My grandfather, Richard Brown, passed away last week at his home in Bristol, Connecticut. He was surrounded by two of my aunts and two of my uncles, and apparently it was as peaceful a passing as one could ever hope for. He made it a day past his 92nd birthday, which was two days after I turned 38. Shocking no one, I was sitting in a movie theater when I got the call.
I didn't answer my phone, but seeing that it was my own father calling from Hawai'i (and it was not on a Sunday), I knew the contents of the voicemail awaiting me. Though I'm sure he made his fair share of mistakes, and was far from a perfect man, he was an excellent grandfather.
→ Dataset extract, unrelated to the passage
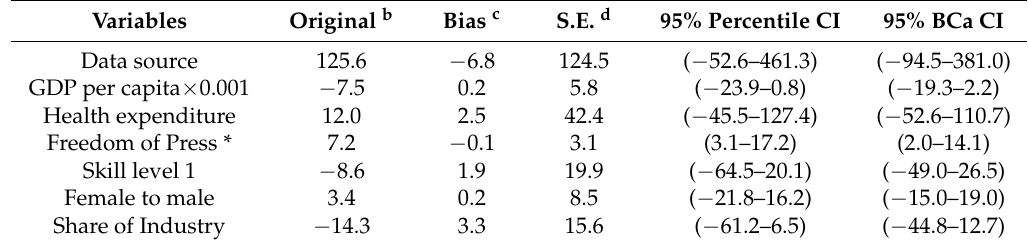
Table 2. The summary of regression coefficients and 95% confidence interval based on the bootstrap a .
He always had time to listen to my nonsense, but even better, he had time to tell me some nonsense of his own. And when one of his ridiculous stories would end, he'd often sum it up with a favorite go-to phrase:
You don't have to be crazy, but it helps...
Had he been sitting in the third row with us (shoot, maybe he was), my grandfather could have turned to my wife and I and used his old punchline once again to perfectly sum up how we, attending our third consecutive Harrisburg-Hershey Film Festival, felt as each short ended. All of the films were well-made, and one could assume, deeply personal, but as likely the only people in the sparse crowd not in the cast or crew of the entries, it's safe to say we didn't enjoy them as much as everybody else seemed to, you know?